Logo of Tacomob.com - Taking Care Of My Own Business

Everyone has this same permission.  We just need to recognize that it’s ours to grant and that it’s not something extended externally.

Personally, I find it difficult to imagine how I might be considered a success, if I had not achieved being a person who accepts full responsibility for my own life.

I must Take Care Of My Own Business, because no one else can do that for me.

Here some comic relief after that heavy topic: George Ezra – Blame It On Me


“The final forming of a person’s character lies in their own hands.” — Anne Frank, author

“The problem of distinguishing what we are and what we are not responsible for in this life is one of the greatest problems of human existence…we must possess the willingness and the capacity to suffer continual self-examination.”M. Scott Peck, psychiatrist and author

“A man who becomes conscious of the responsibility he bears toward a human being who affectionately waits for him, or to an unfinished work, will never be able to throw away his life.  He knows the “why” for his existence, and will be able to bear almost any “how”.” — Viktor E. Frankl, Man’s Search for Meaning


See also: Information Bias and Seersucker Illusion


  1. Hi Andy,

    Take for instance a job, u always blame ur boss, the company, ur colleagues… but never urself.

    I had learnt an important thing in my life about people. People who never admit their own mistakes in life no matter how wealthy they are, are the least wealth off eventually!

    Those who try ways to cover up faced even worst consequences when truth surfaced!
    VW is suffering now….

    • Hi Rolf,

      It is amazing in a scary way to see how a few handful of unethical people (mainly driven by greed) can shake up and destroy the trust built up by an industry icon like VW over the years in one mere instance.

      The CEO “took responsibility” by resigning. Did he? Actually from my perspective he is running away from the responsibility to clean up the mess. He was the highest paid CEO in Germany for the last few years (100 Mio Euro++ during his entire reign) and now will enjoy another 27 Mio heavy Pension. Was that resignation a difficult choice to make for him?

      There seems to be something wrong in how our Corporate World works. People do not have enough skin in the game. They just have the upside potential of huge bonuses and when a risky move goes wrong they resign, but do not pay back a single dime of their unethically accumulated bonuses.

      If that CEO is not getting sued, then something is wrong in our world. Of course those people who created and approved the maleficent SW to deceive the customers must be sued as well and pay the price for their dishonesty and ‘making too many wrong mistakes’. Otherwise people will not learn enough from this episode.

      • Hi Andy,

        That is why integrity “should” be the first criteria! Unfortunately that is not the case in most political and corporate world today.

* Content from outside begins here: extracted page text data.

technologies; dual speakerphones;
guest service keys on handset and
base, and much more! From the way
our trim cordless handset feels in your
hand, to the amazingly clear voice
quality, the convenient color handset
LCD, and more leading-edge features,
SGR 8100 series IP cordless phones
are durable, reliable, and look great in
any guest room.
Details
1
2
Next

        Resigning or simply recite few statements of remorse on national TV is probably different from admitting mistakes deep down within him.

        I remembers watching the trial of Lehman’s CEO Richard Fuld after GFC. Fuld was named No.1 CEO, but after GFC named the Worst CEO!

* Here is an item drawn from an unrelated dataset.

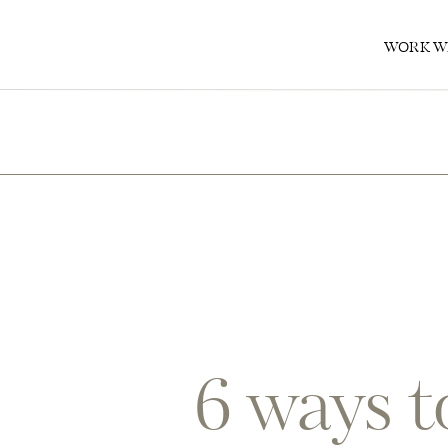
0
WORK W
6 ways t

        Same story, say sorry now, tomorrow still a multi-millionaire!

  2. Its human nature to blame it on someone. Remember in that fateful garden, when asked why he ate the forbidden fruit, he said: “The woman you gave me gave it to me, …”. And she said: “The Serpent gave it to me…”

    It’s in our gene…., so don’t blame me. LOL.

    • You are probably right, Sanye, I can’t blame you for that. Nor myself. LOL

      Most of our cognitive thinking errors and mental shortcuts are passed on from our ancestors who had to dodge those nasty sabre-tooth tigers and the occasional serpent within a split-second.
      Back then, it was better to run away once too often. However, our world today is different; it rewards reflection, even though our instincts may suggest otherwise.

      With complex matters, such as investment decisions and who to blame (= not running away from the responsibility), sober reflection is indispensable. Evolution has neither equipped us for such considerations nor has kept up with “developments”. So logic trumps intuition and we have to remind ourselves to give “logic a chance” before acting.